TASK OBJECTIVE
Reproduce every one of the lines below word for word, keeping them in their original order.

AVAILABLE DATA
——

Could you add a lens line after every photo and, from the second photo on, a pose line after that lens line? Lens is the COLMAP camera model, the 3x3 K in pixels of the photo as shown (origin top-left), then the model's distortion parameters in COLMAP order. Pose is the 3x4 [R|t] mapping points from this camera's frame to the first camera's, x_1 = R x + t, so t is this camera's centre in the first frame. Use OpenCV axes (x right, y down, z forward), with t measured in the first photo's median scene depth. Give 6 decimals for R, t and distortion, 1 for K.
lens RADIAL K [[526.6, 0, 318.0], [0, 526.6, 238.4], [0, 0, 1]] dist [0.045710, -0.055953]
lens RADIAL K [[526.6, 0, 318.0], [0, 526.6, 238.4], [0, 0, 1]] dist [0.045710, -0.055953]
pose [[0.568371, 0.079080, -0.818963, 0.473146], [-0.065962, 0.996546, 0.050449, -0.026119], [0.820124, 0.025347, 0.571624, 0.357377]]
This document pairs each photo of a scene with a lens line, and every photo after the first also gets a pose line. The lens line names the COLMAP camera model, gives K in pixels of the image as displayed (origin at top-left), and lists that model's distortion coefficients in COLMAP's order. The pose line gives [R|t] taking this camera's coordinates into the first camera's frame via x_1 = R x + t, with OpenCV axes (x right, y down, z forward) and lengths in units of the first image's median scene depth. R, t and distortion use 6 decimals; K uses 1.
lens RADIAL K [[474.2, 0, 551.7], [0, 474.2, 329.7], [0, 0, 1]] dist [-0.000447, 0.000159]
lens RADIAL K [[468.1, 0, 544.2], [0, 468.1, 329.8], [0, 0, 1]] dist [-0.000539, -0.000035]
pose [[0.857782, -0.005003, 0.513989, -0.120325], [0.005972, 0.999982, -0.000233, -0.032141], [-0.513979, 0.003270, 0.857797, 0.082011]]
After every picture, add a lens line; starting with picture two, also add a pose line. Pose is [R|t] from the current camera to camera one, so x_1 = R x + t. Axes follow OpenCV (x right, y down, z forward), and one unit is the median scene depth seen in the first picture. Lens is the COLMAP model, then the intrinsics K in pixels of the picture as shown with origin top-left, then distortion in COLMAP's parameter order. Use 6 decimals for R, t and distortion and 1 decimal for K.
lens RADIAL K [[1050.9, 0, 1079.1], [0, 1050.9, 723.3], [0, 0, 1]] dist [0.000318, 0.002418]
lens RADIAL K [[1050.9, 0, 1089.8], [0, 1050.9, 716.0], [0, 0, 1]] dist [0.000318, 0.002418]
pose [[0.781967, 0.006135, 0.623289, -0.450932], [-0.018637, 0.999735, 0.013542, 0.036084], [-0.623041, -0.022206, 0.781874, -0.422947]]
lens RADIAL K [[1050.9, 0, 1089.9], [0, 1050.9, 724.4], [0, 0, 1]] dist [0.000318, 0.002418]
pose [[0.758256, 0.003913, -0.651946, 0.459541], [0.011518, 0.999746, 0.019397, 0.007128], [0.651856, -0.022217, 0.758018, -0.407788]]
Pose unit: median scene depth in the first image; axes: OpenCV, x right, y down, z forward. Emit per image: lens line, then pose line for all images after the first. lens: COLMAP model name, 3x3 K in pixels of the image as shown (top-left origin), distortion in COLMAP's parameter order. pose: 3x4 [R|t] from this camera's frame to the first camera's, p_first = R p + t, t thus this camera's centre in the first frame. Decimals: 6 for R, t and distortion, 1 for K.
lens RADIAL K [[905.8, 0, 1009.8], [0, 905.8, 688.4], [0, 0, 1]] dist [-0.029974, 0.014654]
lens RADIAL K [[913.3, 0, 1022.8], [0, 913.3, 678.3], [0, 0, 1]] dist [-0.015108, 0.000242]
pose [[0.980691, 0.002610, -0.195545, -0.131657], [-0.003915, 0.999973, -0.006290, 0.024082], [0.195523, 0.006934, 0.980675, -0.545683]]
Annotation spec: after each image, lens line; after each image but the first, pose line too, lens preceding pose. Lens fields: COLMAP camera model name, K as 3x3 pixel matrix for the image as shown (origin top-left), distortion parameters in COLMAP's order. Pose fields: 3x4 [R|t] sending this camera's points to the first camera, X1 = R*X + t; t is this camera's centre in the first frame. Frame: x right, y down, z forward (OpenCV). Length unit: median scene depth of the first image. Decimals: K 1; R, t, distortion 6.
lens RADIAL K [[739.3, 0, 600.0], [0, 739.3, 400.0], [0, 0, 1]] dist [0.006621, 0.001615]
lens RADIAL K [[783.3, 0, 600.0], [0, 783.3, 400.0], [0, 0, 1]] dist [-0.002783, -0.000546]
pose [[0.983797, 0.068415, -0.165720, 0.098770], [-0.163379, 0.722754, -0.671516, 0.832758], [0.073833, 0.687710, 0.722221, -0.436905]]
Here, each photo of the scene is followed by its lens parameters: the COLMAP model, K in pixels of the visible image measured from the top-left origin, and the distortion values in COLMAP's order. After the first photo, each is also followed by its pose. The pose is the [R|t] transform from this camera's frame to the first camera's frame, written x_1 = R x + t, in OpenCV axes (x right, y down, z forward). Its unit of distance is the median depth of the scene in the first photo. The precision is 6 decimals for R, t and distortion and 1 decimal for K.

——

EXERCISE SOLUTION
Could you add a lens line after every photo and, from the second photo on, a pose line after that lens line? Lens is the COLMAP camera model, the 3x3 K in pixels of the photo as shown (origin top-left), then the model's distortion parameters in COLMAP order. Pose is the 3x4 [R|t] mapping points from this camera's frame to the first camera's, x_1 = R x + t, so t is this camera's centre in the first frame. Use OpenCV axes (x right, y down, z forward), with t measured in the first photo's median scene depth. Give 6 decimals for R, t and distortion, 1 for K.
lens RADIAL K [[526.6, 0, 318.0], [0, 526.6, 238.4], [0, 0, 1]] dist [0.045710, -0.055953]
lens RADIAL K [[526.6, 0, 318.0], [0, 526.6, 238.4], [0, 0, 1]] dist [0.045710, -0.055953]
pose [[0.568371, 0.079080, -0.818963, 0.473146], [-0.065962, 0.996546, 0.050449, -0.026119], [0.820124, 0.025347, 0.571624, 0.357377]]
This document pairs each photo of a scene with a lens line, and every photo after the first also gets a pose line. The lens line names the COLMAP camera model, gives K in pixels of the image as displayed (origin at top-left), and lists that model's distortion coefficients in COLMAP's order. The pose line gives [R|t] taking this camera's coordinates into the first camera's frame via x_1 = R x + t, with OpenCV axes (x right, y down, z forward) and lengths in units of the first image's median scene depth. R, t and distortion use 6 decimals; K uses 1.
lens RADIAL K [[474.2, 0, 551.7], [0, 474.2, 329.7], [0, 0, 1]] dist [-0.000447, 0.000159]
lens RADIAL K [[468.1, 0, 544.2], [0, 468.1, 329.8], [0, 0, 1]] dist [-0.000539, -0.000035]
pose [[0.857782, -0.005003, 0.513989, -0.120325], [0.005972, 0.999982, -0.000233, -0.032141], [-0.513979, 0.003270, 0.857797, 0.082011]]
After every picture, add a lens line; starting with picture two, also add a pose line. Pose is [R|t] from the current camera to camera one, so x_1 = R x + t. Axes follow OpenCV (x right, y down, z forward), and one unit is the median scene depth seen in the first picture. Lens is the COLMAP model, then the intrinsics K in pixels of the picture as shown with origin top-left, then distortion in COLMAP's parameter order. Use 6 decimals for R, t and distortion and 1 decimal for K.
lens RADIAL K [[1050.9, 0, 1079.1], [0, 1050.9, 723.3], [0, 0, 1]] dist [0.000318, 0.002418]
lens RADIAL K [[1050.9, 0, 1089.8], [0, 1050.9, 716.0], [0, 0, 1]] dist [0.000318, 0.002418]
pose [[0.781967, 0.006135, 0.623289, -0.450932], [-0.018637, 0.999735, 0.013542, 0.036084], [-0.623041, -0.022206, 0.781874, -0.422947]]
lens RADIAL K [[1050.9, 0, 1089.9], [0, 1050.9, 724.4], [0, 0, 1]] dist [0.000318, 0.002418]
pose [[0.758256, 0.003913, -0.651946, 0.459541], [0.011518, 0.999746, 0.019397, 0.007128], [0.651856, -0.022217, 0.758018, -0.407788]]
Pose unit: median scene depth in the first image; axes: OpenCV, x right, y down, z forward. Emit per image: lens line, then pose line for all images after the first. lens: COLMAP model name, 3x3 K in pixels of the image as shown (top-left origin), distortion in COLMAP's parameter order. pose: 3x4 [R|t] from this camera's frame to the first camera's, p_first = R p + t, t thus this camera's centre in the first frame. Decimals: 6 for R, t and distortion, 1 for K.
lens RADIAL K [[905.8, 0, 1009.8], [0, 905.8, 688.4], [0, 0, 1]] dist [-0.029974, 0.014654]
lens RADIAL K [[913.3, 0, 1022.8], [0, 913.3, 678.3], [0, 0, 1]] dist [-0.015108, 0.000242]
pose [[0.980691, 0.002610, -0.195545, -0.131657], [-0.003915, 0.999973, -0.006290, 0.024082], [0.195523, 0.006934, 0.980675, -0.545683]]
Annotation spec: after each image, lens line; after each image but the first, pose line too, lens preceding pose. Lens fields: COLMAP camera model name, K as 3x3 pixel matrix for the image as shown (origin top-left), distortion parameters in COLMAP's order. Pose fields: 3x4 [R|t] sending this camera's points to the first camera, X1 = R*X + t; t is this camera's centre in the first frame. Frame: x right, y down, z forward (OpenCV). Length unit: median scene depth of the first image. Decimals: K 1; R, t, distortion 6.
lens RADIAL K [[739.3, 0, 600.0], [0, 739.3, 400.0], [0, 0, 1]] dist [0.006621, 0.001615]
lens RADIAL K [[783.3, 0, 600.0], [0, 783.3, 400.0], [0, 0, 1]] dist [-0.002783, -0.000546]
pose [[0.983797, 0.068415, -0.165720, 0.098770], [-0.163379, 0.722754, -0.671516, 0.832758], [0.073833, 0.687710, 0.722221, -0.436905]]
Here, each photo of the scene is followed by its lens parameters: the COLMAP model, K in pixels of the visible image measured from the top-left origin, and the distortion values in COLMAP's order. After the first photo, each is also followed by its pose. The pose is the [R|t] transform from this camera's frame to the first camera's frame, written x_1 = R x + t, in OpenCV axes (x right, y down, z forward). Its unit of distance is the median depth of the scene in the first photo. The precision is 6 decimals for R, t and distortion and 1 decimal for K.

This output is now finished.